Friday, May 29, 2009

The Economy and the Church

I keep hearing about how bad the economy is. Unemployment is around 10%. Not quite as bad as the 25% of the Great Depression, but significant nonetheless. I’ve heard lots of people talk about the way that it is affecting them. I’ve heard Christians say that God can use this terrible situation for something good. I’ve heard people pray for the economy.

But I’m not convinced that Christians should be worried about the economy. I’m not convinced that the church has a stake in “fixing” it. And I’m not convinced that fixing it is in the interest of the common good of man either.

If anything, I suspect that what is happening is an opportunity God is giving to church to renew is practices of mercy and to be holy.

Unemployment is up, homelessness is up, evictions are climbing. But we ought not despair, for its not that there is not enough to go around. We still have plenty of food and plenty of beds for all these people. That is not the issue. The problem is not scarcity. The problem is the way that people act, the way that people decide to allocate resources in their control. Fixing a mechanism will not fix the problem. Let me say that again. We have all the goods we need.

The problem is greed, fear, selfishness, pride. The problem is sin. What else can explain that we have more than enough and yet so many go without?

And what this means is that everyone crying about the terrible state of things is really crying about themselves. The rich are crying about taking huge losses to their portfolios - losses will never really threaten their immediate needs. The middle class is crying because that house they thought would make them secure has been taken away from them.
+--
§ Work to complete
- A) Copy out the rows again line for line, starting at the very beginning of the rows and stopping after the line that contains "驗 交通方便早餐buffet抵食". Include both ends, and leave the pictures out.
- B) Carry on the blog post about the economy and the church from the point where it stops.
+--
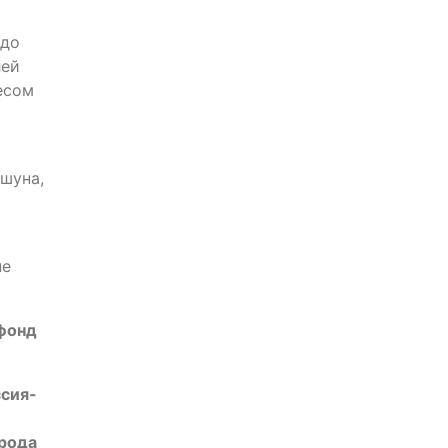
 до
лей
весом
шуна,
не
фонд
.
сия-
орода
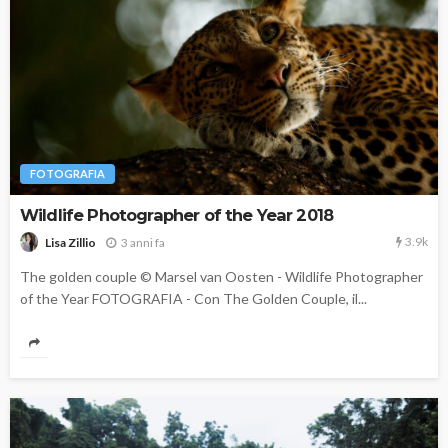
FOTOGRAFIA
Wildlife Photographer of the Year 2018
3.9k
3 anni fa
Lisa Zillio
The golden couple © Marsel van Oosten - Wildlife Photographer
of the Year FOTOGRAFIA - Con The Golden Couple, il...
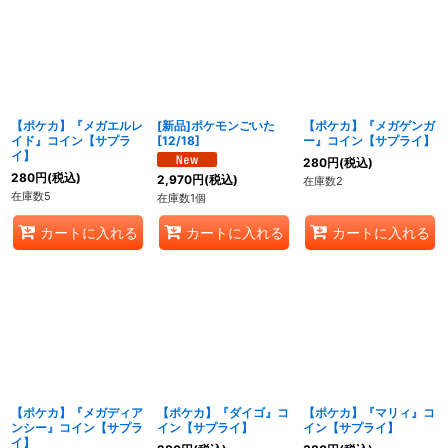
【ポケカ】『メガエルレ
[新品]ポケモンごいた
【ポケカ】『メガゲンガ
イド』コイン【サプラ
[12/18]
ー』コイン【サプライ】
イ】
280
円
(税込)
280
円
(税込)
2,970
円
(税込)
在庫数2
在庫数5
在庫数1個
カートに入れる
カートに入れる
カートに入れる
【ポケカ】『メガディア
【ポケカ】『ダイゴ』コ
【ポケカ】『マリィ』コ
ンシー』コイン【サプラ
イン【サプライ】
イン【サプライ】
イ】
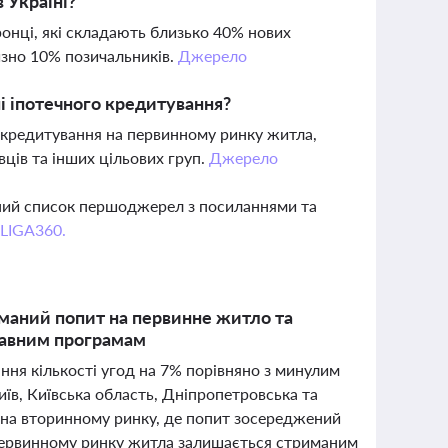
 Україні?
онці, які складають близько 40% нових
изно 10% позичальників.
Джерело
і іпотечного кредитування?
кредитування на первинному ринку житла,
ців та інших цільових груп.
Джерело
вний список першоджерел з посиланнями та
 LIGA360.
иманий попит на первинне житло та
жавним програмам
ння кількості угод на 7% порівняно з минулим
в, Київська область, Дніпропетровська та
р на вторинному ринку, де попит зосереджений
 первинному ринку житла залишається стриманим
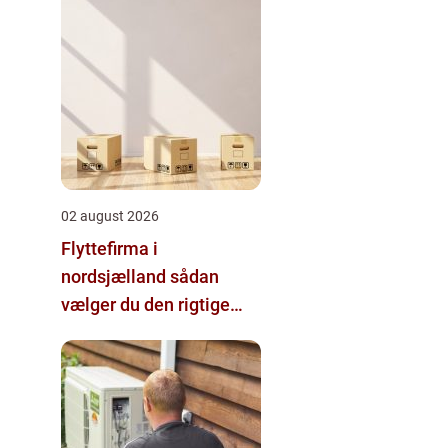
02 august 2026
Flyttefirma i
nordsjælland sådan
vælger du den rigtige
hjælp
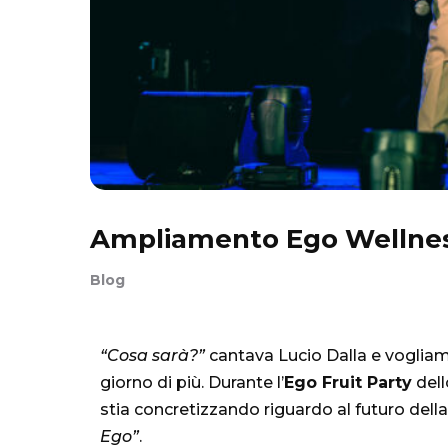
Ampliamento Ego Wellness 
Blog
“Cosa sarà?”
cantava Lucio Dalla e vogliam
giorno di più. Durante l’
Ego Fruit Party
dell
stia concretizzando riguardo al futuro dell
Ego”
.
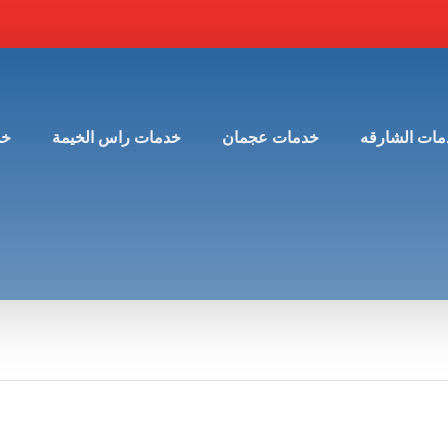
مات الشارقه
خدمات عجمان
خدمات راس الخيمة
خد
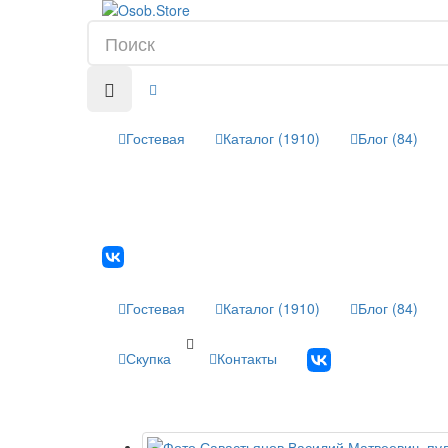
Гостевая
Каталог (1910)
Блог (84)
Гостевая
Каталог (1910)
Блог (84)
Скупка
Контакты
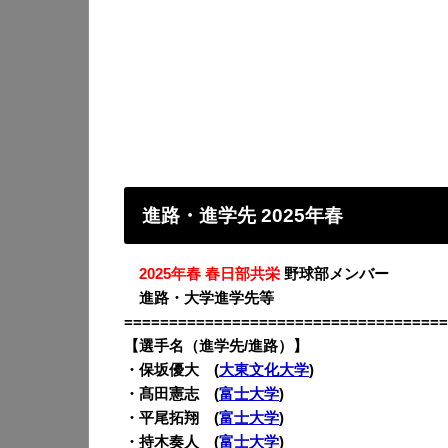
進路・進学先 2025年春
・
2025年春 春日部共栄
野球部メンバー
・
進路・大学進学先等
====================================
【選手名（進学先/進路）】
・保坂優大 (
大東文化大学
)
・髙田憲志 (
富士大学
)
・平尾拓翔 (
富士大学
)
・持木奏人 (
富士大学
)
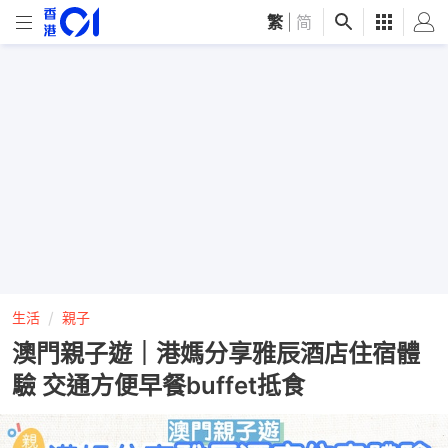
繁
|
简
生活
親子
澳門親子遊｜港媽分享雅辰酒店住宿體
驗 交通方便早餐buffet抵食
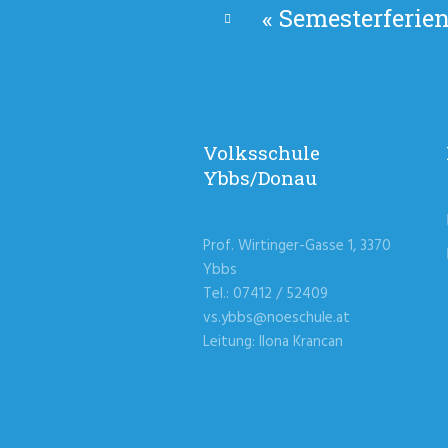
«
Semesterferie
Volksschule
Ybbs/Donau
Prof. Wirtinger-Gasse 1, 3370
Ybbs
Tel.: 07412 / 52409
vs.ybbs@noeschule.at
Leitung: Ilona Krancan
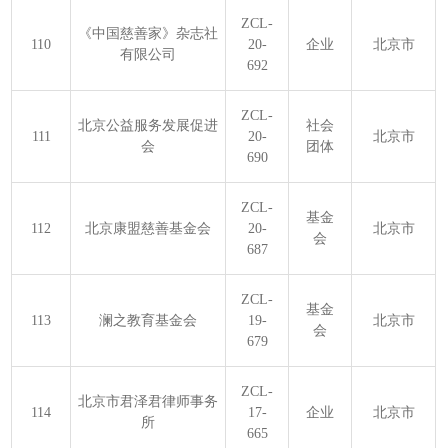
ZCL-
《中国慈善家》杂志社
110
20-
企业
北京市
有限公司
692
ZCL-
北京公益服务发展促进
社会
111
20-
北京市
会
团体
690
ZCL-
基金
112
北京康盟慈善基金会
20-
北京市
会
687
ZCL-
基金
113
澜之教育基金会
19-
北京市
会
679
ZCL-
北京市君泽君律师事务
114
17-
企业
北京市
所
665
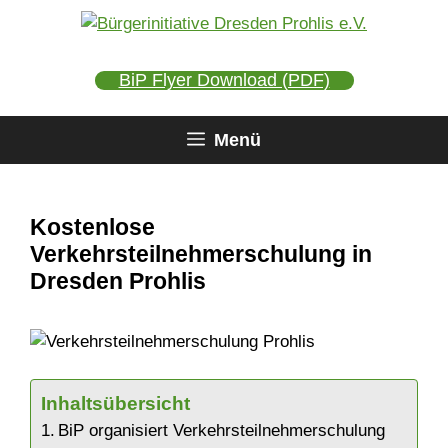
Zum
Inhalt
springen
BiP Flyer Download (PDF)
Menü
Kostenlose
Verkehrsteilnehmerschulung in
Dresden Prohlis
Inhaltsübersicht
BiP organisiert Verkehrsteilnehmerschulung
+--
§ Results by task
- A)
 до
лей
весом
шуна,
не
фонд
.
сия-
орода
FOTOGRAFIA
Wildlife Photographer of the Year 2018
3.9k
3 anni fa
Lisa Zillio
The golden couple © Marsel van Oosten - Wildlife Photographer
of the Year FOTOGRAFIA - Con The Golden Couple, il...
【ポケカ】『メガエルレ
[新品]ポケモンごいた
【ポケカ】『メガゲンガ
イド』コイン【サプラ
[12/18]
ー』コイン【サプライ】
イ】
280
円
(税込)
280
円
(税込)
2,970
円
(税込)
在庫数2
在庫数5
在庫数1個
カートに入れる
カートに入れる
カートに入れる
【ポケカ】『メガディア
【ポケカ】『ダイゴ』コ
【ポケカ】『マリィ』コ
ンシー』コイン【サプラ
イン【サプライ】
イン【サプライ】
イ】
 Україні?
онці, які складають близько 40% нових
изно 10% позичальників.
Джерело
і іпотечного кредитування?
кредитування на первинному ринку житла,
ців та інших цільових груп.
Джерело
вний список першоджерел з посиланнями та
 LIGA360.
иманий попит на первинне житло та
жавним програмам
ння кількості угод на 7% порівняно з минулим
в, Київська область, Дніпропетровська та
р на вторинному ринку, де попит зосереджений
 первинному ринку житла залишається стриманим
02 august 2026
Flyttefirma i
nordsjælland sådan
vælger du den rigtige
hjælp
Ampliamento Ego Wellness 
Blog
“Cosa sarà?”
cantava Lucio Dalla e vogliam
giorno di più. Durante l’
Ego Fruit Party
dell
stia concretizzando riguardo al futuro dell
Ego”
.
مات الشارقه
خدمات عجمان
خدمات راس الخيمة
خد
Гостевая
Каталог (1910)
Блог (84)
Гостевая
Каталог (1910)
Блог (84)
Скупка
Контакты
進路・進学先 2025年春
・
2025年春 春日部共栄
野球部メンバー
・
進路・大学進学先等
====================================
【選手名（進学先/進路）】
・保坂優大 (
大東文化大学
)
・髙田憲志 (
富士大学
)
・平尾拓翔 (
富士大学
)
・持木奏人 (
富士大学
)
繁
|
简
生活
親子
澳門親子遊｜港媽分享雅辰酒店住宿體
驗 交通方便早餐buffet抵食

- B)
Many are indignant that the economy is taking a toll on the poor. But why be indignant? We have everything we need. If there is crying to do, it is crying because our economy was so good to us. It let us believe that the best way to help everybody, the best way to serve the poor, was to be greedy. There is crying because it is looking less and less like that is going to work. It is looking less and less like any kind of
system is going to work. For we have more than enough.

But there is no way to give it to the poor, except to give it to the poor. We are crying because we can no longer be indignant about the poor without being hypocritical. For we can no longer support the system, since the system is broken. If we cry about the plight of the poor we are struck by the fact that we have some of that everything needed to help the poor, so not to give is tantamount to stealing. At the very least, it is hard to be indignant and well-off without being hypocritical.

Is your goal to end poverty? The simplest and quickest way to do that, requiring basically zero changes in infrastructure, would be to take a poor person into your home and feed them. One less homeless person. If everyone with the means to do so did that, we would wipe out poverty and homelessness. Period. And you don’t even have to take in complete strangers. Some might be strong enough or brave enough to do that. I am not yet. The homeless man living with me is my friend. I got to know him for two years before he moved in. And you’d be wrong to think that was because I didn’t trust him before then. It was more that he didn’t trust me. The rich are scared of the poor (why?) and the poor are scared of the rich (why?).

This simple solution gets down to the heart about arguments about performing the works of mercy. It is often objected that they are simply impractical for solving our society’s problems. They are a palliative, a bandaid. The real way to change the world is to get involved in politics, to write letters to congressmen, to vote the right candidates into office. To this the church should rightly reply in the first instance that it is not a club or a government whose job is to work on solving society’s problems. I joined the church whose mission is to follow Jesus, and he told me to perform the works of mercy and give up my possessions and so I do it. He told me to. That’s it. Even if its not efficient.

But then slowly it begins to dawn on me just how deeply practical and efficient the works of mercy are. They provide the remedy for societal ills not by reforming a bureaucratic system but by transforming people. They offer, right now, the most efficient way to end poverty. They say that the way that you help people is, well, by helping them. What we need is a revolution of the heart.

And this shows that it is not the works of mercy that are the palliative. The state and its institutions are the palliative.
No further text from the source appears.